2. Statistical inference Flashcards
What is a sample?
SAMPLE
- A subset on units
- From a population of interest
- Used to estimate a population parameter
What is a random sample?
RANDOM
- Every unit in the population must have an equal chance of being sampled
- Selection of units must be independent
What is a sample of convenience?
A collection of units that are easily available to research
- E.g. volunteers with a predefined set of traits.
Limits how much the sample reflects the population
What is sampling error?
The deviation of an estimate from its population parameter
What is bias?
A systematic departure of the estimate obtained by sampling and the true population parameter
What is precision?
The spread of estimate resulting from sampling error
What is accuracy?
The extent to which an estimate reflect a sampling bias
What is a frequency distribution?
Histograms
- that can be used to display discrete frequency distribution data
- using actual data from a sample
What is a probability density function?
It estimates data from the whole population
What are the main measures of Central Tendency on a normal/gaussian distribution?
Mean
- Sample mean notation: xbar
- Population mean notation: μ
Median
Mode
What are measures of distribution spread?
Range
Variance
Standard deviation
What is range?
The difference between the maximum value (Xmax) and the minimum value (Xmin)
What is variance?
The sum of squares over the sample size/population
Measures distance of the deviation from the mean
What is standard deviation
This puts the distance of the deviation from the mean back into its original unit
root of variance
How do you calculate the sample variance and standard deviation?
Sample variance
S^2 = sum of ((difference of value from mean)sqrd) over (sample-1)
Sample deviation
S = √(S^2)
How do you calculate the population variance?

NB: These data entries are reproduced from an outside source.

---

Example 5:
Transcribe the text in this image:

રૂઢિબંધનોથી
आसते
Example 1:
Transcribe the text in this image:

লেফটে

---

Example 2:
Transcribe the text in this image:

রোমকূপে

same as sample variance but divide by population size rather than (sample-1)
N instead of n-1
Why is n-1 used?
reflects the variance of the sample better by reducing bias in the estimate
How do you calculate the standard error?
sample deviation (s) over root sample size (√n)
How do you calculate the CV?
Sample deviation (S) over mean value (Y-bar)

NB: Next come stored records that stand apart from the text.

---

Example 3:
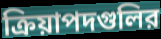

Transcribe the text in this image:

ক্রিয়াপদগুলির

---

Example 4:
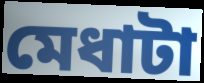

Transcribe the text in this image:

মেধাটা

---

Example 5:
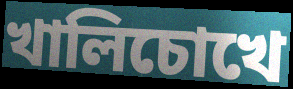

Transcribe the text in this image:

খালিচোখে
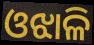
ଓଝାଳି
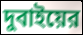
দুবাইয়ের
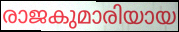
രാജകുമാരിയായ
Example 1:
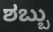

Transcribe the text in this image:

ಶಬ್ಬು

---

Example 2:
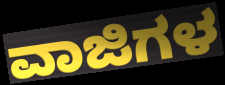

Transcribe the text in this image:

How do you calculate the Interquartile range?
The difference between the third quartile and the first quartile
- if 0.25n or 0.75n is an integer, you are able to take the average of the value and the one ahead of it
What is a sampling distribution?
the skew (or lack of ) of data
skewed distributions show asymmetry towards one direction
(Median tends to be better for skewed frequency distributions)
data may be skewed due to bias/error/ or a small sample size
How do you calculate a 95% confidence interval?
mean ± 2(SE)